Rasanya tidak seorangpun yang minta sakit tubuhnya, sebab pada saat ini sakit merupakan suatu kemewahan bagi kebanyakan orang dengan makin meningkatnya biaya perawatan dan pengobatan. Tetap sehat lebih bermakna dari pada banyak uang, tetapi tubuh sakit-sakitan.

Ada seorang pasien saya yang berpendapat “Dok, lebih enak kalau badan sehat dan banyak uang!”

Saya menimpali ucapannya “Ada yang kurang Pak!”

“Apa itu Dok?”

“Banyak uang dan banyak sedekah!”

Ia segera menjawab “Betul, Dok.”

Sambil bergurau saya berkata “Pak, kapan banyak uangnya?”
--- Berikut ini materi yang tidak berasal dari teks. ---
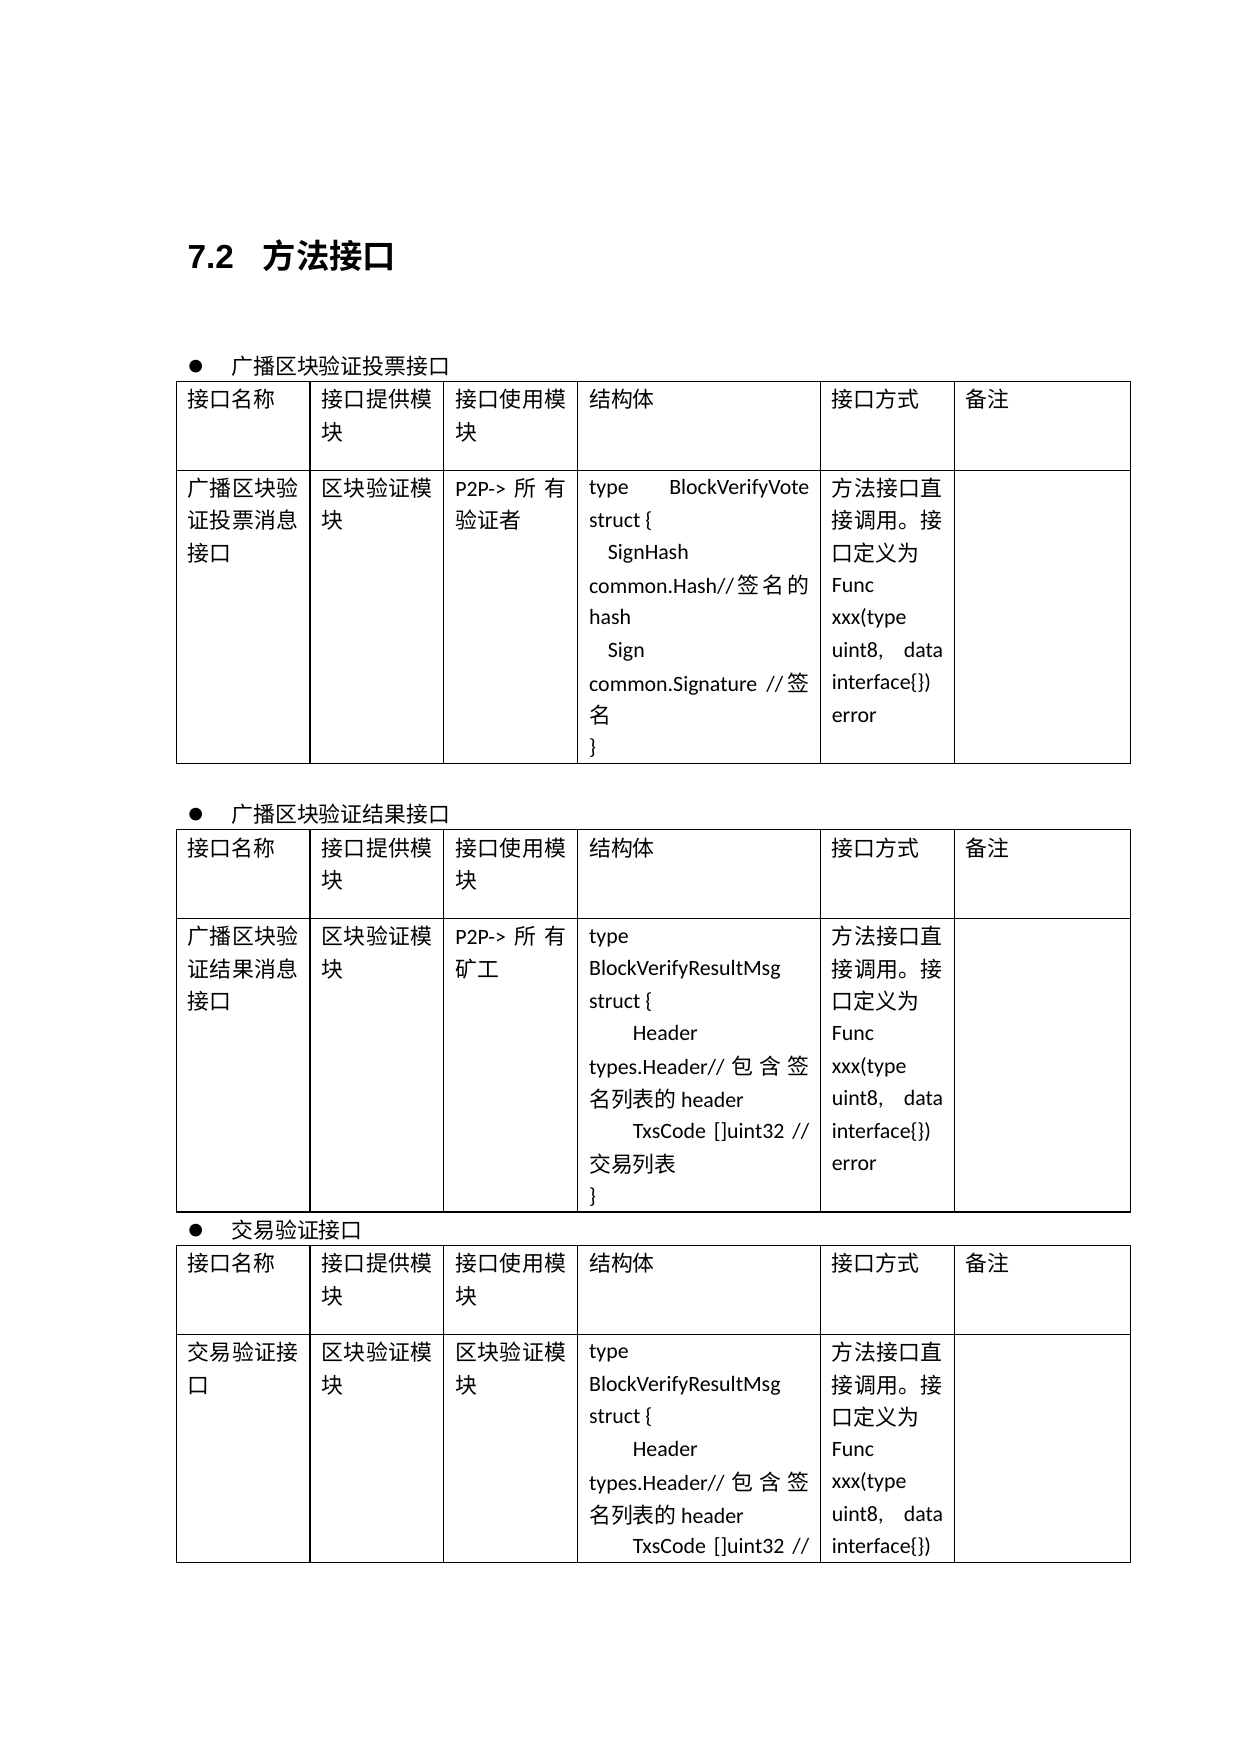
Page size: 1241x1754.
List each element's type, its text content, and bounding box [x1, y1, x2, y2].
Pasien saya diam. “Betul, kapan saya punya banyak uang ya? Uang selalu habis untuk kebutuhan sehari-hari saja. Uang mengalir seperti air. Tidak terasa sudah habis lagi.”

---

Untuk berbuat baikpun tidak mudah, ada banyak batu sandungan di depan kita.-

4 komentar:

  1. selamat siang Pak,,
    Saya kagum sekali sm Bapak dan Ibu,, kompak dan saling mengisi, sungguh sepatutnya dijadikan pasangan teladan. Seandainya ada award untuk itu, saya ajukan salahsatu calonnya adalah Bpk dan Ibu ya Pak,, Seandainya saya bisa spt Bapak dan Ibu sampe beranak cucu kelak dan sampe Tuhan yang memisahkan, alangkah anugerah terindah Pak,,,
    Salam buat Ibu.

    Terimakasih dan Salam dari Pulau Nias,
    SandRa

    BalasHapus
  2. To TS Sandra di P. Nias,

    Ketika saya membaca your comment, aduh GR nih...

    Sebagai manusia, seringkali saya merasa tidak berdaya, kalau tidak diberi kekuatan olehNya.

    Sampai saat ini usia kami sudah diatas 60, sudah ber KTP seumur hidup.
    Mungkin karena kami seprofesi seingga lebih dapat mengerti satu sama lain. Beda pendapat sudah biasa, saya lebih banyak mengalah, win-win solution gituy.

    Cucu? wah...kami belum punya cucu . Entah tahun depan. Kami masih dipanggil Oom dan Tante, belum di panggil Opa dan Oma. he...he...

    Kami belum pernah ke P. Nias, kalau Medan sudah 1 kali ketika kami melamar anak mantu kami di Medan. Semapt pergi ke D. Toba dan bermalam 1 malam. Suatu saat kami ingin ke Nias. Bagamana kabar Nias saat ini setelah Tsunami beberapa tahun lalu?

    Salam sukses.

    BalasHapus
  3. Repot juga jadi orang terkenal, Dok. diteleponin terus.

    Dok, saya pernah membaca kalau kebanyakan Dokter Gigi di Indonesia adalah wanita. Apakah itu benar, Dok? Bahkan menurut salah satu mahasiswa kedokteran gigi, di antara 60 teman seangkatannya, yang pria cuma 13. kalau dipikir-dipikir selama ini saya cuma pernah diperiksa ama doktor gigi wanita. Hampir setiap papan nama dokter gigi yang saya jumpai namanya perempuan semua.

    BalasHapus
  4. To Kencana,
    He..he.. saya belum pernah menghitung dokter Gigi yg wanita dan yg pria. Mungk in juga ada benarnya kalau yg wanita lebih banyak dari pada yg pria.